Por que nós sempre fizemos exatamente a mesma pergunta: como pode o surfista ser fascista?
A jornalista e colunista da Folha de S.Paulo Tati Bernardi escreveu um texto que nos pôs a refletir o que já habitava nosso inconsciente de surfista fissurado.
Por que nós sempre fizemos exatamente a mesma pergunta: como pode o surfista ser fascista?
Afinal, nós nunca entenderemos como um estilo de vida permeado pela liberdade em meio à natureza e marcado por episódios históricos épicos de desobediência civil pode ser sustentado por verdadeiros exterminadores retrocedidos que…pegam onda.
“Como pode um surfista apoiar o Bolsonaro?,” é a pergunta que Tati escreve na primeira linha.
“Quer coisa mais insurgente, livre e deslumbrante do que ser um surfista? Não faz sentido. Você imagina um liquidificador batendo uma vitamina irada de banana com couve e o livro do coronel Ustra ao lado? Sucão com tortura às cinco da manhã? Gente! Me dá uma tristeza, uma sensação de que está tudo fora do lugar. E não é errado apenas social, intelectual e humanitariamente. É uma parada de cosmos mesmo. Deu ruim nos primórdios da criação de qualquer coisa que venha depois do nada. E desculpa se escrevo um pouco chapada, mas minha capacidade cognitiva desistiu do Brasil um pouco antes do Natal e ainda não recuperei totalmente,” diz Tati.
É, Tati, a gente não sabe se você já tentou o surf, mas, nem precisa. Você já entendeu tudo e mais um pouco e vai além: já repetimos essa sua pergunta inicial como um mantra budista recitado fielmente todas as manhãs. Seguimos incrédulos sem resposta.
Nós não conseguimos entender o paradoxo absurdo do surfista que defende um governo que sustenta um discurso de preconceito; que é contra as minorias e já revelou isso publicamente, assim como disse que nunca houve escravidão dos negros por parte dos portugueses.
Assim como você, Tati, nós tampouco entendemos os jogadores de futebol que apoiam o Bolsonaro.
“Quer coisa mais destemida, idolatrável e gloriosa do que driblar uma dezena de gringos e marcar o gol que inspirará milhares de garotos pobres e negros e marcar o gol que inspirará milhares de garotos pobres e negros a acreditar em dias melhores (apesar das crianças mortas por balas que, sinto muito, não são “perdidas”. Perdida está a humanidade,” escreve Tati.
Sim, Tati, é tudo isso. Nós sentimos na pele a dor lacerante certa vez quando publicamos a matéria
e fomos tirados de preconceituosos; justamente quando decidimos contextualizar toda a injustiça social sofrida pelos negros (e ainda hoje muito mal reparada por anos de escravidão), somos aturdidos pelo panelaço dos surfistas “livres”. Só que não.
A gente compreende muito e assinamos embaixo do seu raciocínio da Tati. Não tem como se exercitar com uma professora que apoia um governo que já sentenciou que mulher precisa receber salários menores porque engravida.
Essa coluna da Tati fez lembrar a história de quando estávamos pegando carona para o litoral norte paulista, por meio de um desses aplicativos de carona compartilhada.
Foi assim: o cara começou a contar das suas façanhas incríveis de velejador e nós já estávamos prontos para pedir para compor a tripulação e ajudar como fosse na próxima expedição, afinal, como é livre e magnífica a experiência de velejar, né?

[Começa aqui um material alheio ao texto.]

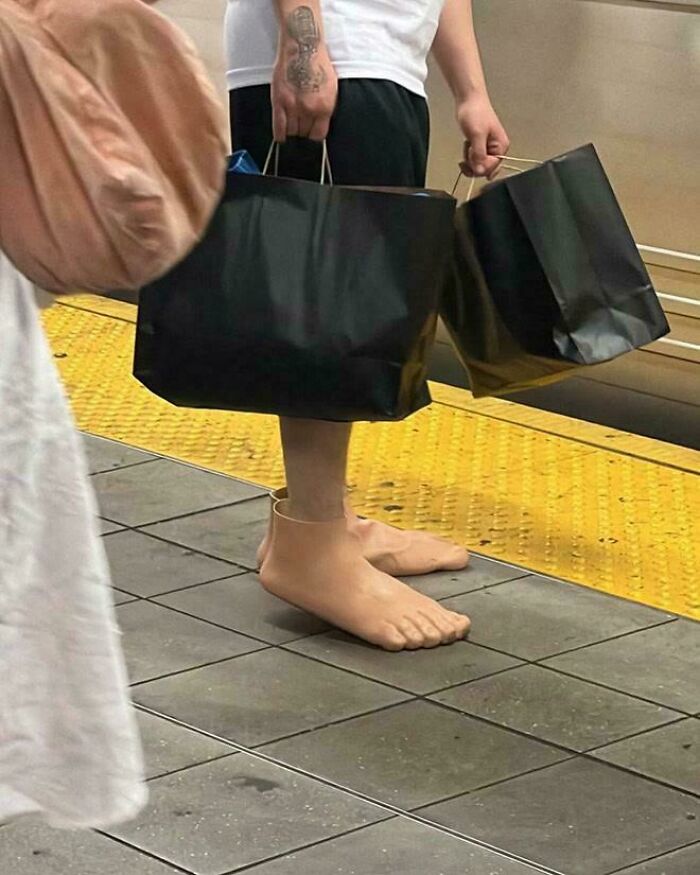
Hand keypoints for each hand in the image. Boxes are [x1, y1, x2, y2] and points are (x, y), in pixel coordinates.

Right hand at [271, 8, 337, 141]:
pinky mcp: (279, 101)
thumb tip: (320, 124)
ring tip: (292, 122)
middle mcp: (309, 109)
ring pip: (292, 131)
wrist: (303, 47)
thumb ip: (325, 108)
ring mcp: (293, 106)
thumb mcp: (331, 89)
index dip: (314, 134)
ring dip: (291, 129)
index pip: (318, 135)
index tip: (311, 132)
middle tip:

Mas, quando se iniciou a próxima pauta da conversa e o velejador se revelou um apoiador incondicional de um governo que defende o desmatamento da Amazônia, toda nossa vontade de nos mandarmos além mar com ele foi por água abaixo assim como as cataratas do Niágara.
“Você entende esse monte de médico que jurou defender a vida e elegeu um exterminador? Não faz sentido prescrever ansiolítico com arma de fogo, antibiótico com negacionismo e energético com pau de arara,” Tati clama.
Pois é, Tati, nós também não entendemos esses “jovens tão preocupados com a saúde que ignoram por completo o descaso com a Amazônia”, assim como tampouco entenderemos essa esmagadora maioria de surfistas que defendem um exterminador.
Apesar de tudo embrulho no estômago que sentimos ao constatar que muitas pessoas defendem ideias reaçonárias, o final do texto da Tati nos deixa uma centelha de esperança.
Ela nos conta, afirmando-se esperançosa, que começou a fazer ginástica funcional com uma professora que defende ideias de uma maior igualdade social. Ou seja, uma professora que se preocupa com os cidadãos que são considerados em desvantagem em relação aos outros e que tem consciência que há desigualdades injustificadas que devem ser reduzidas ou abolidas.